No słabo, bo ani moje czary nie przechodzą przez ściany a miecz się od niej odbija
Czary nie, ale broń biała potrafi przejść. Czasem trzeba użyć innego ataku (np. dźgnąć). Ale to także zależy od sytuacji. Niemniej da się, ale nie jest to świetna strategia.
No nie zgodzę się tutaj, to jest popsute. Tak być nie powinno i albo plansza powinna być zbudowana w inny sposób, albo walka powinna być inaczej zaprojektowana.
Tak, mogli to zrobić inaczej, ale wydaje mi się, iż wtedy byłaby z tego zupełnie inna gra. Niemniej to oczywiście moje gdybanie. Są tacy, którym to nie przeszkadza i z tego korzystają, a są tacy, co nie. Przykro, że jesteś w tych drugich, ale też rozumiem czemu. Dziś widziałem filmik jak gość przechodzi Dark Souls z modem, który zamienia każdego przeciwnika w Gwyna. Podziwiam poświęcenie, determinację, może trochę głupotę (
), ale w końcu udało mu się, ale nie byłoby to możliwe gdyby właśnie nie taka konstrukcja gry.
A to tylko jeden z brzegu przykład problemów które powodują na spółkę kamera (flamerurker i kamera plącząca mu się w okolicy jajek jak podejdzie za blisko), detekcja kolizji (na filmiku), sterowanie (w sumie każde przejście blisko przepaści).

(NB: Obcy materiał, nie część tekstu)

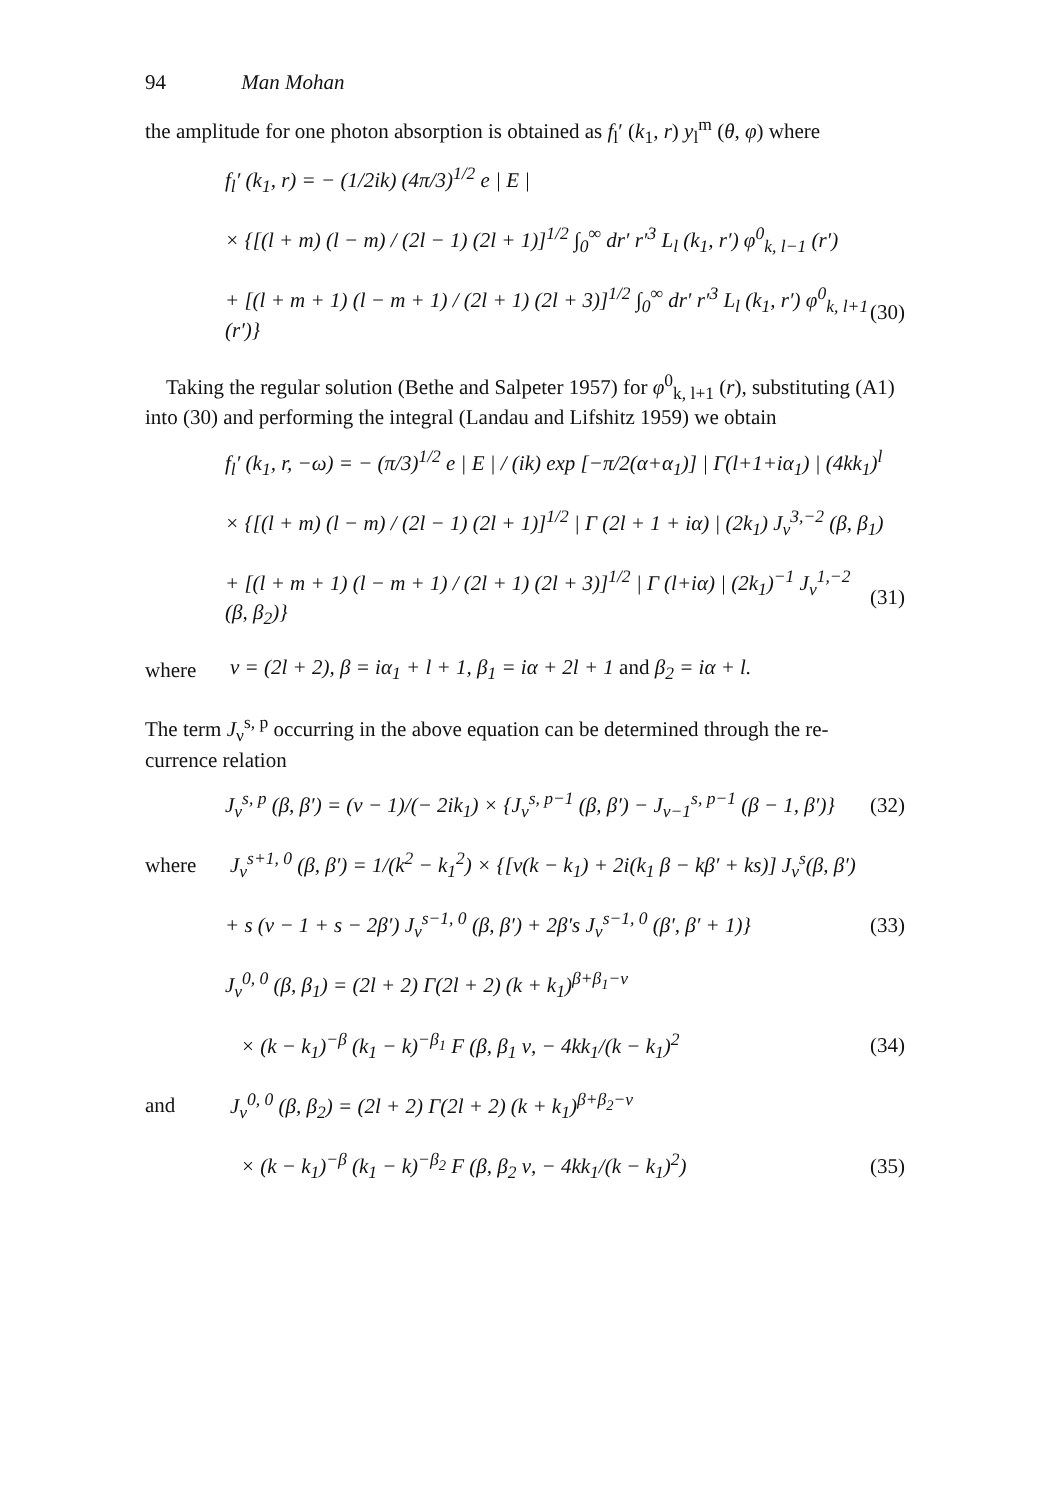94 Man Mohan
the amplitude for one photon absorption is obtained as f<sub>l</sub>′ (k<sub>1</sub>, r) y<sub>l</sub><sup>m</sup> (θ, φ) where
f<sub>l</sub>′ (k<sub>1</sub>, r) = − (1/2ik) (4π/3)<sup>1/2</sup> e | E |
× {[(l + m) (l − m) / (2l − 1) (2l + 1)]<sup>1/2</sup> ∫<sub>0</sub><sup>∞</sup> dr′ r′<sup>3</sup> L<sub>l</sub> (k<sub>1</sub>, r′) φ<sup>0</sup><sub>k, l−1</sub> (r′)
+ [(l + m + 1) (l − m + 1) / (2l + 1) (2l + 3)]<sup>1/2</sup> ∫<sub>0</sub><sup>∞</sup> dr′ r′<sup>3</sup> L<sub>l</sub> (k<sub>1</sub>, r′) φ<sup>0</sup><sub>k, l+1</sub> (r′)}
(30)
Taking the regular solution (Bethe and Salpeter 1957) for φ<sup>0</sup><sub>k, l+1</sub> (r), substituting (A1) into (30) and performing the integral (Landau and Lifshitz 1959) we obtain
f<sub>l</sub>′ (k<sub>1</sub>, r, −ω) = − (π/3)<sup>1/2</sup> e | E | / (ik) exp [−π/2(α+α<sub>1</sub>)] | Γ(l+1+iα<sub>1</sub>) | (4kk<sub>1</sub>)<sup>l</sup>
× {[(l + m) (l − m) / (2l − 1) (2l + 1)]<sup>1/2</sup> | Γ (2l + 1 + iα) | (2k<sub>1</sub>) J<sub>ν</sub><sup>3,−2</sup> (β, β<sub>1</sub>)
+ [(l + m + 1) (l − m + 1) / (2l + 1) (2l + 3)]<sup>1/2</sup> | Γ (l+iα) | (2k<sub>1</sub>)<sup>−1</sup> J<sub>ν</sub><sup>1,−2</sup> (β, β<sub>2</sub>)}
(31)
where
ν = (2l + 2), β = iα<sub>1</sub> + l + 1, β<sub>1</sub> = iα + 2l + 1 and β<sub>2</sub> = iα + l.
The term J<sub>ν</sub><sup>s, p</sup> occurring in the above equation can be determined through the re- currence relation
J<sub>ν</sub><sup>s, p</sup> (β, β′) = (ν − 1)/(− 2ik<sub>1</sub>) × {J<sub>ν</sub><sup>s, p−1</sup> (β, β′) − J<sub>ν−1</sub><sup>s, p−1</sup> (β − 1, β′)}
(32)
where
J<sub>ν</sub><sup>s+1, 0</sup> (β, β′) = 1/(k<sup>2</sup> − k<sub>1</sub><sup>2</sup>) × {[ν(k − k<sub>1</sub>) + 2i(k<sub>1</sub> β − kβ′ + ks)] J<sub>ν</sub><sup>s</sup>(β, β′)
+ s (ν − 1 + s − 2β′) J<sub>ν</sub><sup>s−1, 0</sup> (β, β′) + 2β′s J<sub>ν</sub><sup>s−1, 0</sup> (β′, β′ + 1)}
(33)
J<sub>ν</sub><sup>0, 0</sup> (β, β<sub>1</sub>) = (2l + 2) Γ(2l + 2) (k + k<sub>1</sub>)<sup>β+β<sub>1</sub>−ν</sup>
× (k − k<sub>1</sub>)<sup>−β</sup> (k<sub>1</sub> − k)<sup>−β<sub>1</sub></sup> F (β, β<sub>1</sub> ν, − 4kk<sub>1</sub>/(k − k<sub>1</sub>)<sup>2</sup>
(34)
and
J<sub>ν</sub><sup>0, 0</sup> (β, β<sub>2</sub>) = (2l + 2) Γ(2l + 2) (k + k<sub>1</sub>)<sup>β+β<sub>2</sub>−ν</sup>
× (k − k<sub>1</sub>)<sup>−β</sup> (k<sub>1</sub> − k)<sup>−β<sub>2</sub></sup> F (β, β<sub>2</sub> ν, − 4kk<sub>1</sub>/(k − k<sub>1</sub>)<sup>2</sup>)
(35)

Hymm, z Flamelurkerem nie miałem takich problemów, ale też trzymałem go na średni dystans i do zwarć dochodziło tylko na chwilę. Jednak to też zależy od sposobu gry - tzn. nie ma dobrego, czy złego, w każdym powinno być tak samo, po prostu może to powodować różnice w odbiorze.
No mają i jest to minus i problem o czym piszę od kilku dni a niektórzy próbują to tłumaczyć "mechaniką"
Bo w zasadzie mechaniką się stało. Nie wiem, czy celowo to zrobili za pierwszym razem (choć wydaje mi się, iż tak właśnie jest), możliwe, że nie. Niemniej jest to przez nich przyjmowane w każdej grze.